“Hour of Code” Calls on Students to Program Computers, With Support From Obama (And the Republicans, Too!)
By now you may have heard about the United States’ woeful lack of public coding classes, despite the economy’s ever-growing need for technical workers. For five years now, Computer Science Education Week has existed as a call to mobilize people to learn to program.
This year, it’s getting a little more oomph, with promotion by various tech companies of the new nonprofit Code.org’s “Hour of Code” initiative, five million students committed to participate globally at 33,000 schools in 166 countries, and endorsements by celebrities and public figures including both U.S. President Barack Obama and his political foil House Majority Leader Eric Cantor.
Here’s the video from Obama, in which he urges, “Don’t just buy a new video game, make one. Don’t just download the latest app, help design it. Don’t just play on your phone, program. No one’s born a computer scientist, but with a little hard work — and some math and science — just about anyone can become one.”
And here’s Cantor, who says “coding is the necessary tool of this century”:
(By the way, the name “Hour of Code” is not meant to specify any specific hour, but rather the motivation for people to spend an hour learning to code at some point over the next week.)
And it’s not just political rivals coming together, but also competing companies, noted Code.org co-founder Ali Partovi. All the Apple Stores in the U.S. plan to hold an open Hour of Code class on Dec. 11 at 5 pm and all the Microsoft Retail Stores at various times this week. Google, Yahoo, YouTube, Apple, MSN, Bing and Disney will be featuring the Hour of Code on their homepages.

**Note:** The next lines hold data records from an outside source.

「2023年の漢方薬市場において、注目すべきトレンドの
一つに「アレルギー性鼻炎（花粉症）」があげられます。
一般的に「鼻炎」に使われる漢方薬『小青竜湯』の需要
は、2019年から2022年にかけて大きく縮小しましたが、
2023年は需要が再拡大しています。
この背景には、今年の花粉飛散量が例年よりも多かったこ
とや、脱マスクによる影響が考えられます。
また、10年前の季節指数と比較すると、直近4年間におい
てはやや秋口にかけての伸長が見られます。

“When would you imagine Apple promoting tools built by Google with the face of Bill Gates?” asked Partovi.
The Code.org curriculum includes tutorials by Mark Zuckerberg, Chris Bosh and Bill Gates, but the nonprofit isn’t the only one getting in on this week’s momentum; other organizations like the for-profit startup Codecademy also plan to release new tools and classes this week.
Partovi said he was particularly sensitive to criticism that promotion of computer science education by the tech industry is really just a self-serving recruiting effort.
“Hiring engineers is difficult for every company in America, not just Silicon Valley,” he said. “The majority of tech jobs are not in Silicon Valley. Our motivation is really not about jobs at all, it’s about preparing kids for life.”